My dissertation historicizes and unsettles the concept of user-friendliness. This concept emerged from the field of interface design, but it has spread into digital writing pedagogy and practice, where I hope to intervene. Drawing on software studies, feminist theory, and new materialism, my dissertation argues that the deliberate disappearance of digital materiality, encouraged by revenue-generating innovations like Facebook’s “frictionless sharing” and Amazon’s “one-click buying,” is detrimental to inventive practice in new media.

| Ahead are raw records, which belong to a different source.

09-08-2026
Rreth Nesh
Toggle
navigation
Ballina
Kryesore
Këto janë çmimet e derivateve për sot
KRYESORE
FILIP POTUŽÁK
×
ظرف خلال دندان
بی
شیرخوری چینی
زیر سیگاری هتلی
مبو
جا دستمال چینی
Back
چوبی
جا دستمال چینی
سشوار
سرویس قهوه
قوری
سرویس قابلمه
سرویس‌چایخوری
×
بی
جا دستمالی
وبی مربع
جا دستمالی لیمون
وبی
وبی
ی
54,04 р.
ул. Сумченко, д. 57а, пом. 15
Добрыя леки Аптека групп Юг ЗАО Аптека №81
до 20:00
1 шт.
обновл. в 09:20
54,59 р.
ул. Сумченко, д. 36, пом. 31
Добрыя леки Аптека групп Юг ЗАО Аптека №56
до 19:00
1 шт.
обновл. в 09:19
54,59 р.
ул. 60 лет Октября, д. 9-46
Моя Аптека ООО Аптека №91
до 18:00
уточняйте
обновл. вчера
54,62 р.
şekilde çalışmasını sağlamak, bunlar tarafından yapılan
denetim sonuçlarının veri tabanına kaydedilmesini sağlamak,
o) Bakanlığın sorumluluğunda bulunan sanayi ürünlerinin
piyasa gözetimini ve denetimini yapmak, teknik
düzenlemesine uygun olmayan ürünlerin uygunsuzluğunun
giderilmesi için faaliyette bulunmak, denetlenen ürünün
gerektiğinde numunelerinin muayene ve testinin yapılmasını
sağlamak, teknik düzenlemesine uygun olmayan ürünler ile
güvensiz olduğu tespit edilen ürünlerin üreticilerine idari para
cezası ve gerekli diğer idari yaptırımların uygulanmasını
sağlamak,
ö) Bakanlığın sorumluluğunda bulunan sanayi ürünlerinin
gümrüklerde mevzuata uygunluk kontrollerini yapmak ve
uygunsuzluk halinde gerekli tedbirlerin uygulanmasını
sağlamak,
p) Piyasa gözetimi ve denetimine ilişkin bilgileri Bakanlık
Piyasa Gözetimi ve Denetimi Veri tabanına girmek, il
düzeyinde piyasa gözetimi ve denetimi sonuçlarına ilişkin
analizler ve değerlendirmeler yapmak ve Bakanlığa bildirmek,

The first section of my project demonstrates that to privilege user-friendliness is to enforce a misunderstanding of software code, which is and has always been error-prone and durably material. Building on recent contributions to media history, I position the turn to affordable interactive computing in the 1960s as a transformative shift in values within the field of computer science and the larger computer industry. Prior to this shift—during World War II and the decade following—computers were primarily number-crunchers complete with nests of wires, crews of (often female) attendants, and stacks of punched cards. Gradually, the development of operating systems and graphical interfaces took technical functionality out of the human user’s field of vision, replacing it with symbolic representations (icons, text boxes, buttons) of actions and objects. The principle of immateriality as a user experience emerged.

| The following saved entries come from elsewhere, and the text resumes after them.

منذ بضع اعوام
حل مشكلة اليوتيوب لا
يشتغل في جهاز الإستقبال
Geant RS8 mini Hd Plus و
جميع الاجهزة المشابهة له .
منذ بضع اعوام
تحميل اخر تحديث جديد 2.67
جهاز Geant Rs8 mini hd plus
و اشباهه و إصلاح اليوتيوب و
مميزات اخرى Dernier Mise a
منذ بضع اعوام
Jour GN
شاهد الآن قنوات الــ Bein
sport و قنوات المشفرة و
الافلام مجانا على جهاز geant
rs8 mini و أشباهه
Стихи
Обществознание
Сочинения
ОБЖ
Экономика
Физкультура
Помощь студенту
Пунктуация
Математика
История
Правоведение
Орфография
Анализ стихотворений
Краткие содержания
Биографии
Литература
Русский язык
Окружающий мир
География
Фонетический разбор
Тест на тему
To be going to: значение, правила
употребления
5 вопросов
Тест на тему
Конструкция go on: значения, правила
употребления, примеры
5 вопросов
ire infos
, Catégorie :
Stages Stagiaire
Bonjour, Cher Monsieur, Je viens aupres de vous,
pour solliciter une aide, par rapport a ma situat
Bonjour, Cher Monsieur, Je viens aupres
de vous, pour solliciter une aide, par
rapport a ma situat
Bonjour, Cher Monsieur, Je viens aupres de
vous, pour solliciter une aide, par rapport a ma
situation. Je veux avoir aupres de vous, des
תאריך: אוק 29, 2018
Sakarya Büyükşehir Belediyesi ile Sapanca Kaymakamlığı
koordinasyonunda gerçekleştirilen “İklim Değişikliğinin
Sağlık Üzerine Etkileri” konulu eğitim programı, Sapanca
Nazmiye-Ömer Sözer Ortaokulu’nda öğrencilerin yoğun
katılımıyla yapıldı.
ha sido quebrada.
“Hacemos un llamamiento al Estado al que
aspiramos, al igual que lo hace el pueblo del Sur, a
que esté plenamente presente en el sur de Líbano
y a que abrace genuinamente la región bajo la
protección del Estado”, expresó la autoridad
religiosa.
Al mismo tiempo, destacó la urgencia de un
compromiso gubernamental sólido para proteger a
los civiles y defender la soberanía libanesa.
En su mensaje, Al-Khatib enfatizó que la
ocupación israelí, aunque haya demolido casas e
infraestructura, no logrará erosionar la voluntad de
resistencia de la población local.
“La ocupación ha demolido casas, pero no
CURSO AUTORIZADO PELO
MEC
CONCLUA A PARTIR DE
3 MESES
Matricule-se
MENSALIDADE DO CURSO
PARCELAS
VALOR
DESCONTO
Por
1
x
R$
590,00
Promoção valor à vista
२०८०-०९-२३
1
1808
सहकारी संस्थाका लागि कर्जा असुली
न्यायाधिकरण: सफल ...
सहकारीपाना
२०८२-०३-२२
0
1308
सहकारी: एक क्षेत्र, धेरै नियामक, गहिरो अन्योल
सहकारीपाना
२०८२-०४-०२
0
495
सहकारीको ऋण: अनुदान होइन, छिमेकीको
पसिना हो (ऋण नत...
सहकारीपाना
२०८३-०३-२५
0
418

Having laid this historical groundwork, I then turn to my area of concern: writing studies in the 21st century. In the second section of my dissertation, I argue that rhetoric of user-friendliness encourages writers of all kinds to look for readymade composing surfaces and necessarily avoid frustration or difficulty. I use Jane Bennett’s notion of antimaterialism (2010) to help me illustrate experiential examples of how this hierarchical relationship to technology actively devalues ways that computers shape what is possible in writing and how that writing happens in a network of actors. When antimaterialism moves from interface design to the writing classroom or new media studio, lost is the rewarding encounter with the rough edged energy and difficulty of not only language, but also the stuff of composing.

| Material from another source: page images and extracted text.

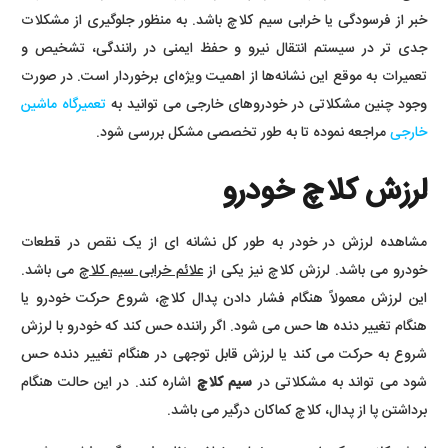
خبر از فرسودگی یا خرابی سیم کلاچ باشد. به منظور جلوگیری از مشکلات
جدی تر در سیستم انتقال نیرو و حفظ ایمنی در رانندگی، تشخیص و
تعمیرات به موقع این نشانه‌ها از اهمیت ویژه‌ای برخوردار است. در صورت
وجود چنین مشکلاتی در خودروهای خارجی می توانید به
تعمیرگاه ماشین
خارجی
مراجعه نموده تا به طور تخصصی مشکل بررسی شود.
لرزش کلاچ خودرو
مشاهده لرزش در خودر به طور کل نشانه ای از یک نقص در قطعات
خودرو می باشد. لرزش کلاچ نیز یکی از
علائم خرابی سیم کلاچ
می باشد.
این لرزش معمولاً هنگام فشار دادن پدال کلاچ، شروع حرکت خودرو یا
هنگام تغییر دنده ها حس می شود. اگر راننده حس کند که خودرو با لرزش
شروع به حرکت می کند یا لرزش قابل توجهی در هنگام تغییر دنده حس
شود می تواند به مشکلاتی در
سیم کلاچ
اشاره کند. در این حالت هنگام
برداشتن پا از پدال، کلاچ کماکان درگیر می باشد.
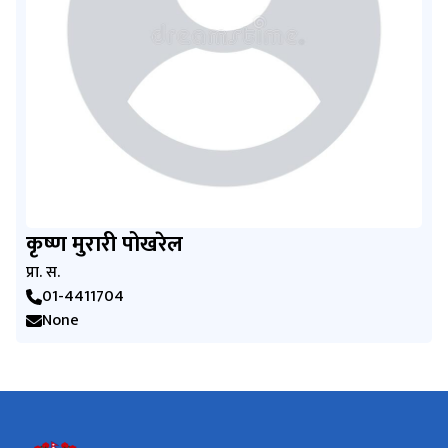
कृष्ण मुरारी पोखरेल
प्रा. स.
01-4411704
None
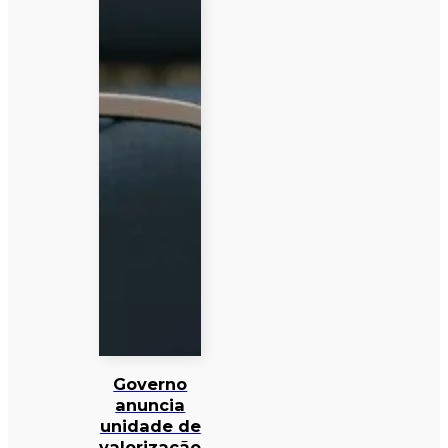
Governo
anuncia
unidade de
valorização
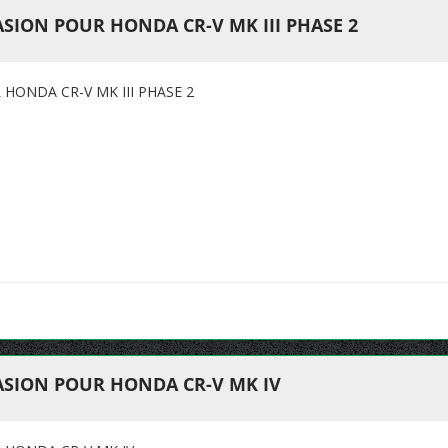
SION POUR HONDA CR-V MK III PHASE 2
HONDA CR-V MK III PHASE 2
SION POUR HONDA CR-V MK IV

The final section offers some correctives to user-friendly ideology. My approach in this section is to find alternatives to the strong, individualist agency that inheres within the figure of a purposeful user. Thus, I theorize feminist forms of writing that neglect values of control and coherency: the experimental metafiction of Gertrude Stein and Virginia Woolf; web-based glitch art and poetry; and source code of the Dreamwidth online journal platform. These texts disclose a heuristic for revising the relationship between users and writing technologies (screen- and paper-based) to be a more contemplative and open-minded one.